WHAT YOU NEED TO DO
Please write out all the lines below word for word, leaving the pictures out.

Chart tasks with short answers:
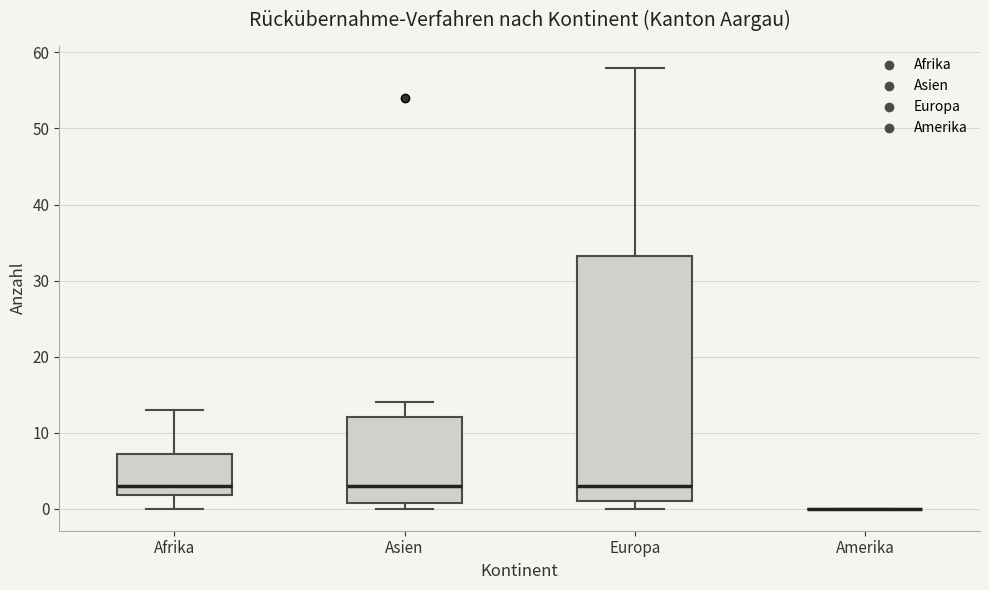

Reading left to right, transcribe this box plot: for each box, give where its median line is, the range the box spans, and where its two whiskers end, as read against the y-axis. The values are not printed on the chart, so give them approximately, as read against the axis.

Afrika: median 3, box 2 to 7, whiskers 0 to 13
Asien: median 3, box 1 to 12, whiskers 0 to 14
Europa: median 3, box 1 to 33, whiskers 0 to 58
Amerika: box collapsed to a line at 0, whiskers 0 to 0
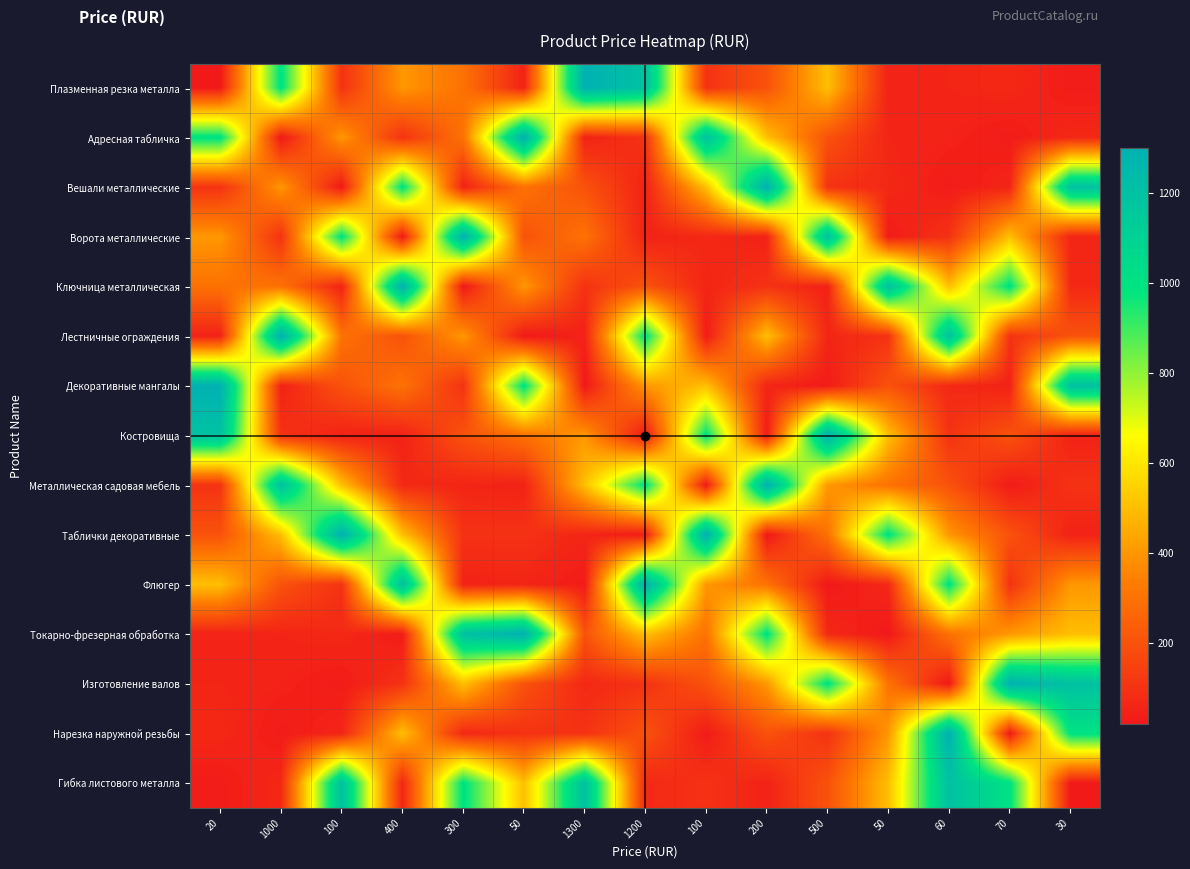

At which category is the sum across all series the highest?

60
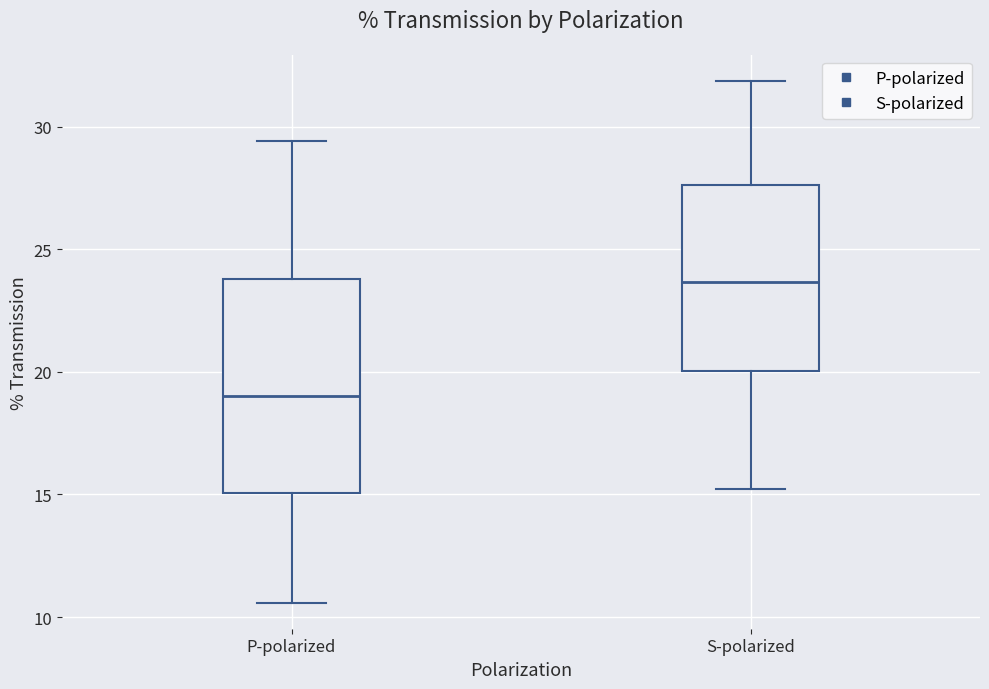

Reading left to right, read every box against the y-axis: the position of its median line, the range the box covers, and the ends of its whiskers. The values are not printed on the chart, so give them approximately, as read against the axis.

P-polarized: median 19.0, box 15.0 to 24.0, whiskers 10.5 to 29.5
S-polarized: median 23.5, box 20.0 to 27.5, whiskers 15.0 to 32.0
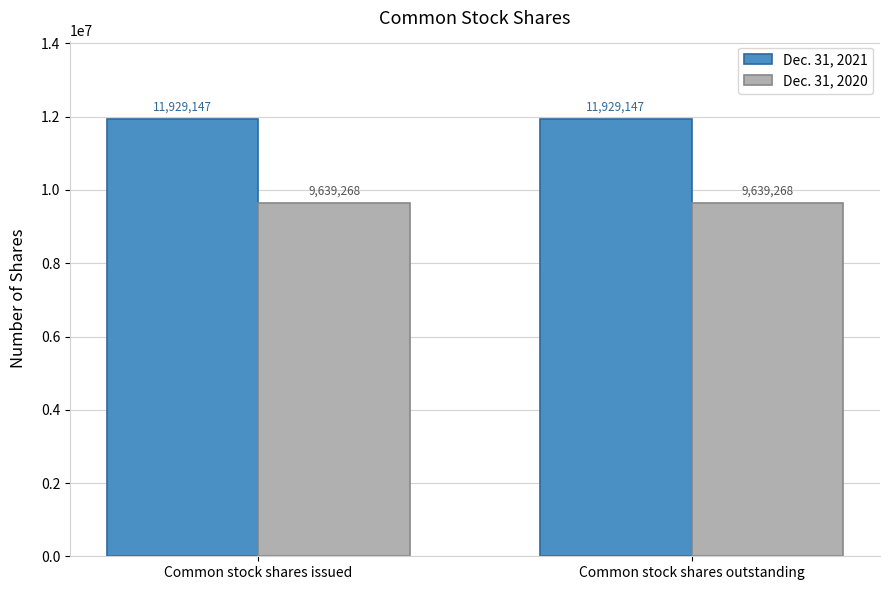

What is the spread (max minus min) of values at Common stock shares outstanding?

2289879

ANSWER FOR THE TASK
Reading left to right, transcribe this box plot: for each box, give where its median line is, the range the box spans, and where its two whiskers end, as read against the y-axis. The values are not printed on the chart, so give them approximately, as read against the axis.

Afrika: median 3, box 2 to 7, whiskers 0 to 13
Asien: median 3, box 1 to 12, whiskers 0 to 14
Europa: median 3, box 1 to 33, whiskers 0 to 58
Amerika: box collapsed to a line at 0, whiskers 0 to 0

At which category is the sum across all series the highest?

60

Reading left to right, read every box against the y-axis: the position of its median line, the range the box covers, and the ends of its whiskers. The values are not printed on the chart, so give them approximately, as read against the axis.

P-polarized: median 19.0, box 15.0 to 24.0, whiskers 10.5 to 29.5
S-polarized: median 23.5, box 20.0 to 27.5, whiskers 15.0 to 32.0

What is the spread (max minus min) of values at Common stock shares outstanding?

2289879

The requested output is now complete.